One of the most expensive woods in the world, African blackwood is more specifically found in Senegal, Eritrea, Kenya, Tanzania, Mozambique, and South Africa. Due to overharvesting and the fact that it takes decades to mature, the wood is hard to come by, and small logs of African blackwood can go for high prices. Its resistance to moisture makes it a perfect wood for musical instruments such as oboes, clarinets, piccolos, pipes, and other woodwind instruments. African blackwood is also used in banjos and knife handles, and it’s especially valued by fine furniture makers.

Sandalwood

One of the most expensive woods in the world, sandalwood is prized for its loveliness in appearance and scent. Probably better known for the latter, sandalwood has been used in fragrances for thousands of years, and items created from sandalwood retain its distinctively pleasant odor for a very long time. The tree is so valuable, it’s removed entirely—roots and all—during harvesting since the oils that produce the scent are in abundance in the roots and stump. Sandalwood used to come mostly from India, but again, overharvesting has made it rare there, and most sandalwood is now grown in Australia.

American Chestnut

Once upon a time, forests of American chestnut trees grew from the East Coast to the Midwest.
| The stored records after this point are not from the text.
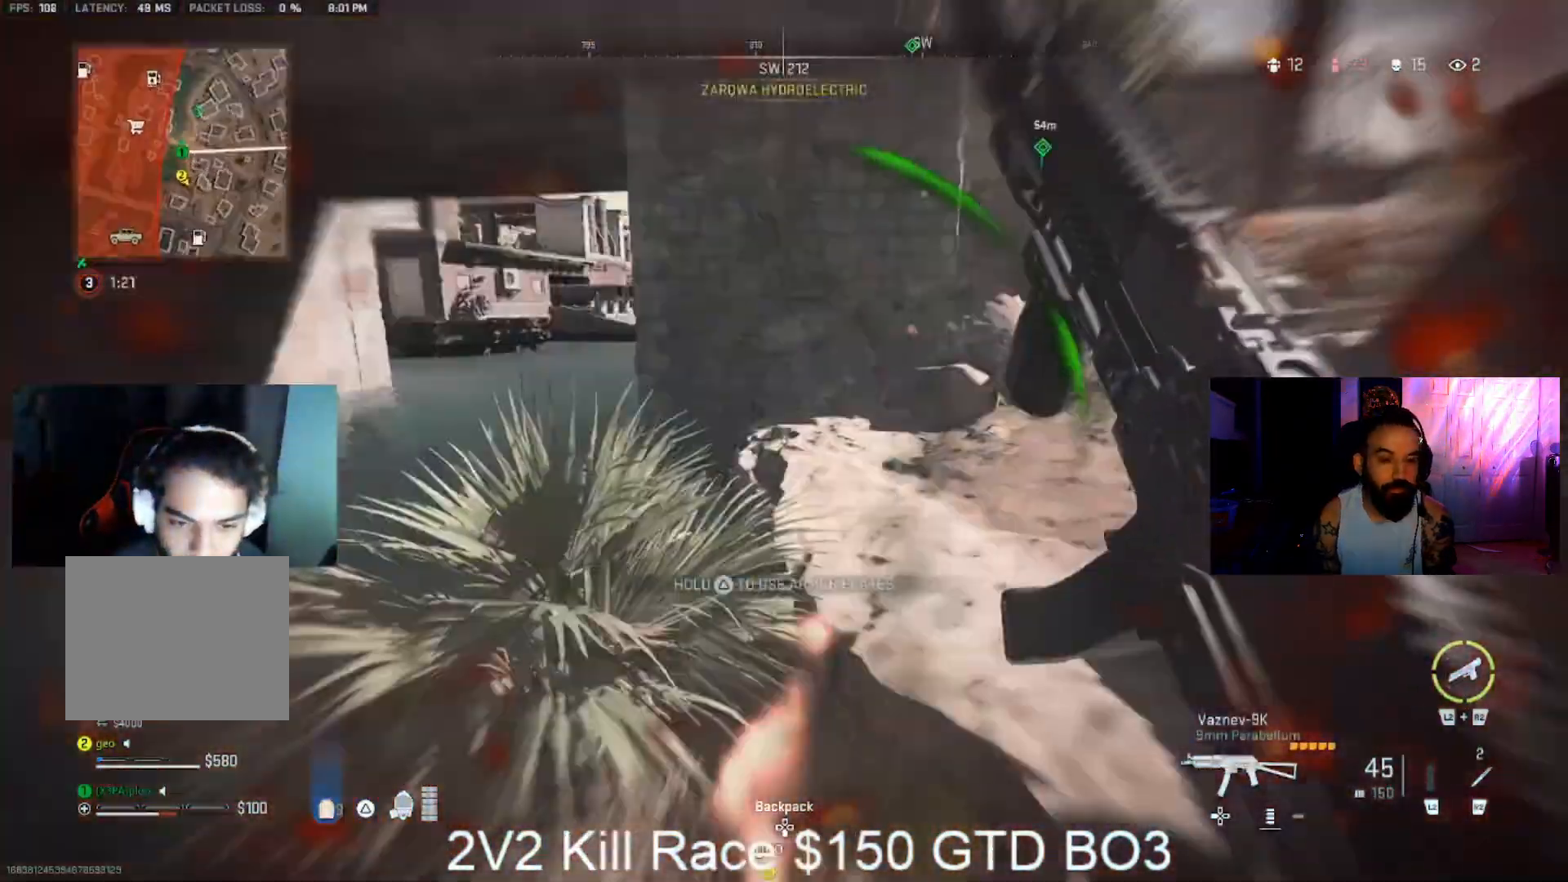
{"dt_ms": 500, "buttons": ["TRIANGLE"], "left_stick": "up-right", "right_stick": "right", "events": [[167, "right_stick", "center"], [267, "L3", "up"], [267, "TRIANGLE", "down"], [433, "left_stick", "up-right"], [433, "right_stick", "right"]]}
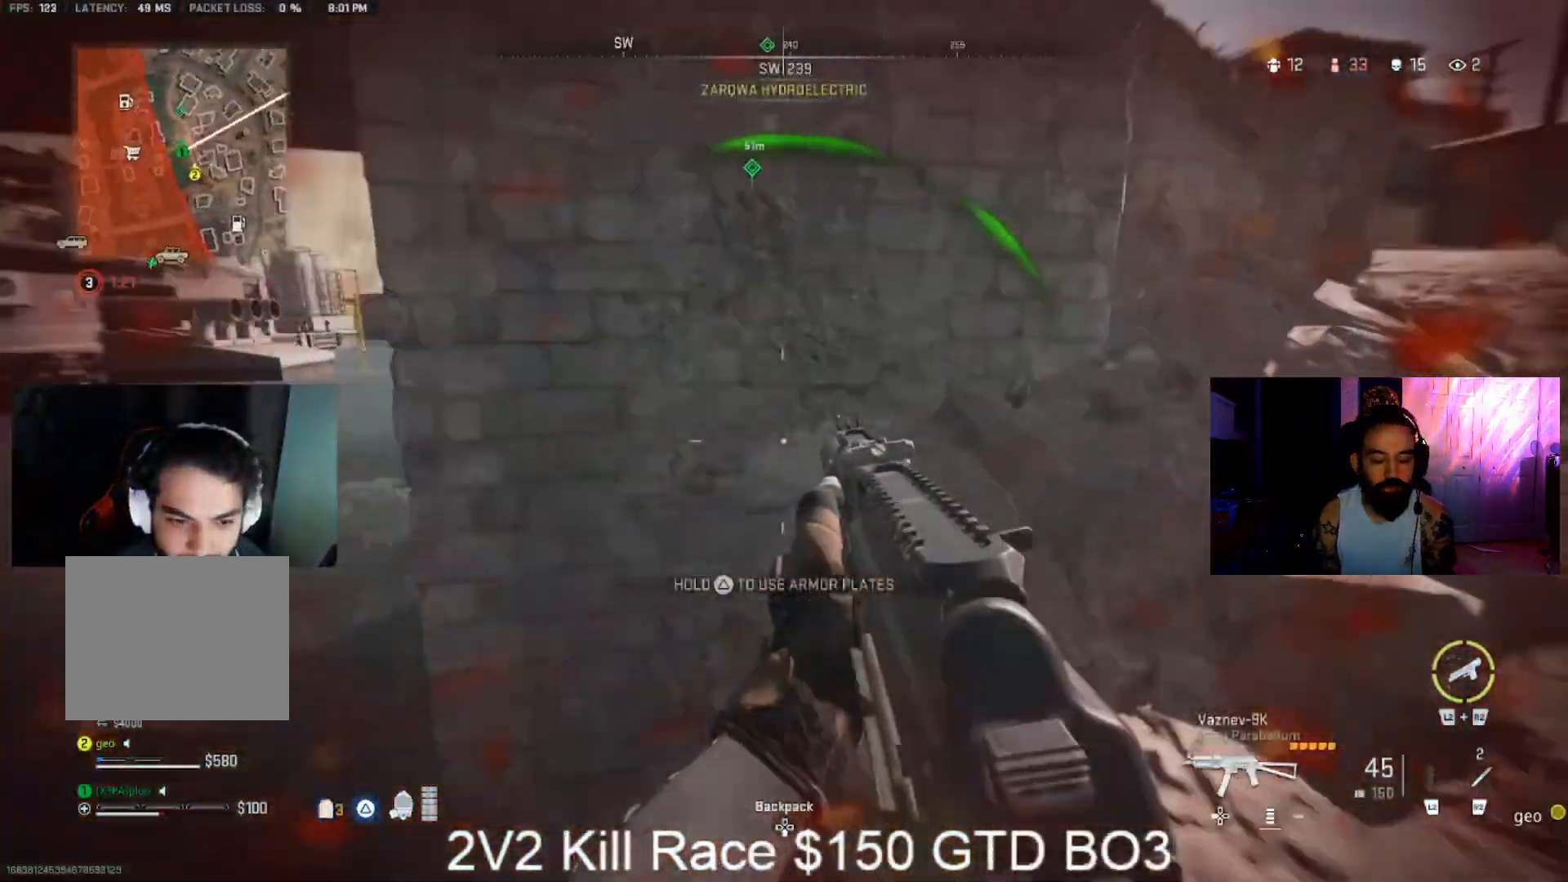
{"dt_ms": 500, "buttons": ["TRIANGLE"], "left_stick": "up-right", "right_stick": "center", "events": [[67, "right_stick", "center"], [233, "right_stick", "up-right"], [500, "right_stick", "center"]]}
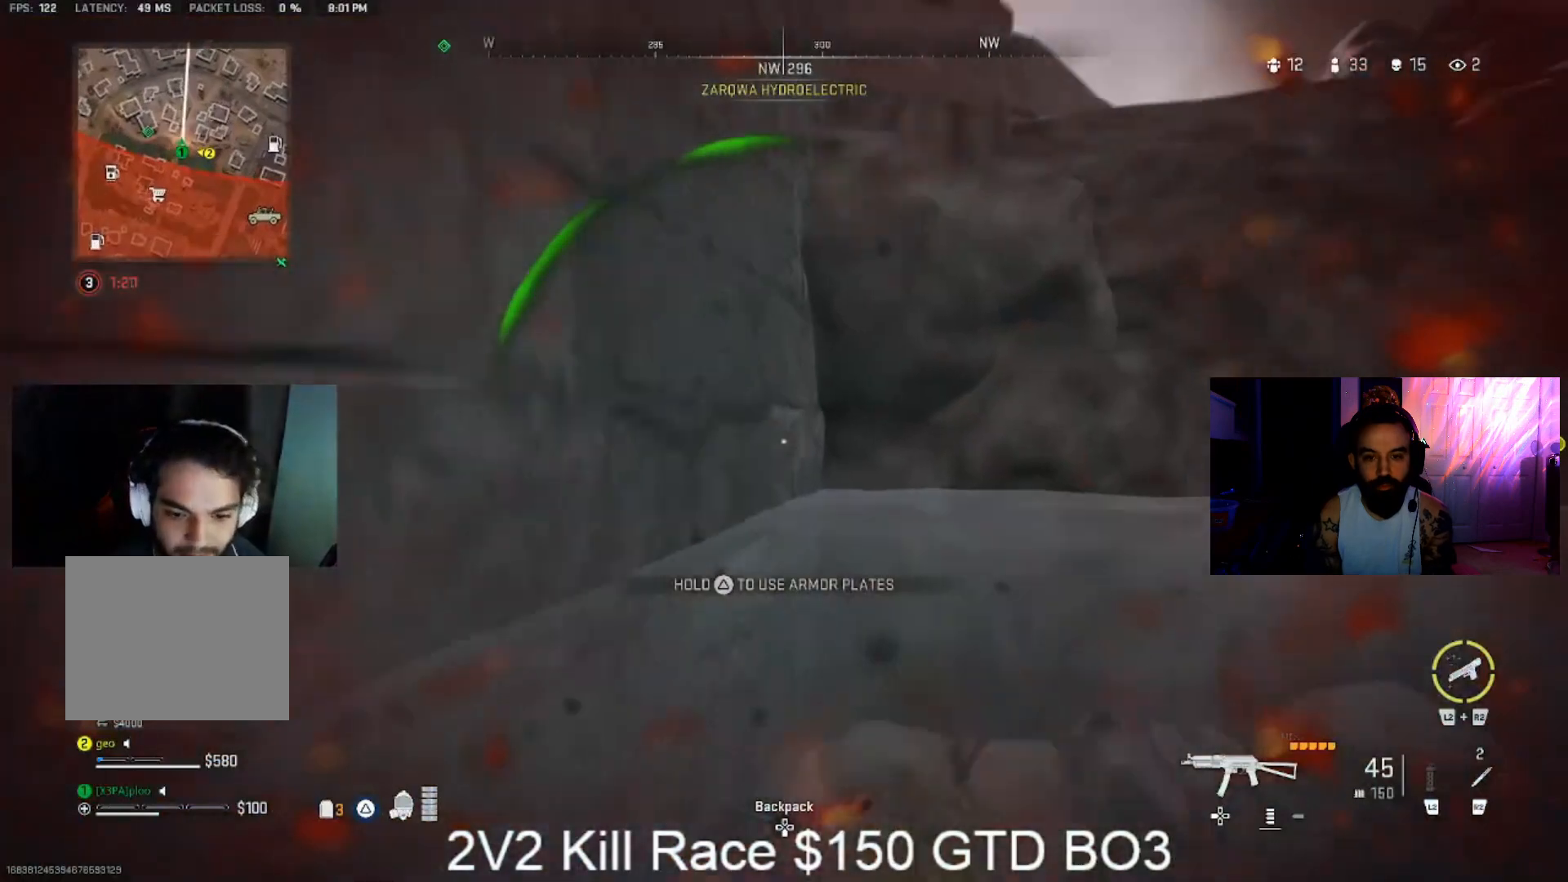
{"dt_ms": 500, "buttons": ["TRIANGLE"], "left_stick": "up-left", "right_stick": "right", "events": [[233, "left_stick", "up-left"], [300, "right_stick", "right"]]}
An extremely handy wood, American chestnut was used to build everything from barns to telephone poles to furniture. It was known for its strength and resistance to decay. Native Americans and later European settlers found other uses for the tree and its nuts: feeding livestock, making medicines, and more. Unfortunately, the introduction of Japanese chestnut trees to the United States led to the spread of a fungus called Cryphonectria parasitica during the chestnut blight of 1904. Billions of American chestnuts died. Some still exist in small patches here and there, and there are efforts to save the trees, but in woodworking, American chestnut is mostly found in wood reclaimed from older structures.

Purpleheart

As you can probably guess from the name, purpleheart wood is named after the rich, purple color of the center of the tree once it’s cut. It grows browner with exposure to the sun’s ultraviolet rays, but it still retains some of its purplish luster. Found in South America and Central America, and most appreciated for its use and beauty in furniture making, musical instruments, and flooring, the wood has become one of the rarest types of wood in woodworking due to overharvesting.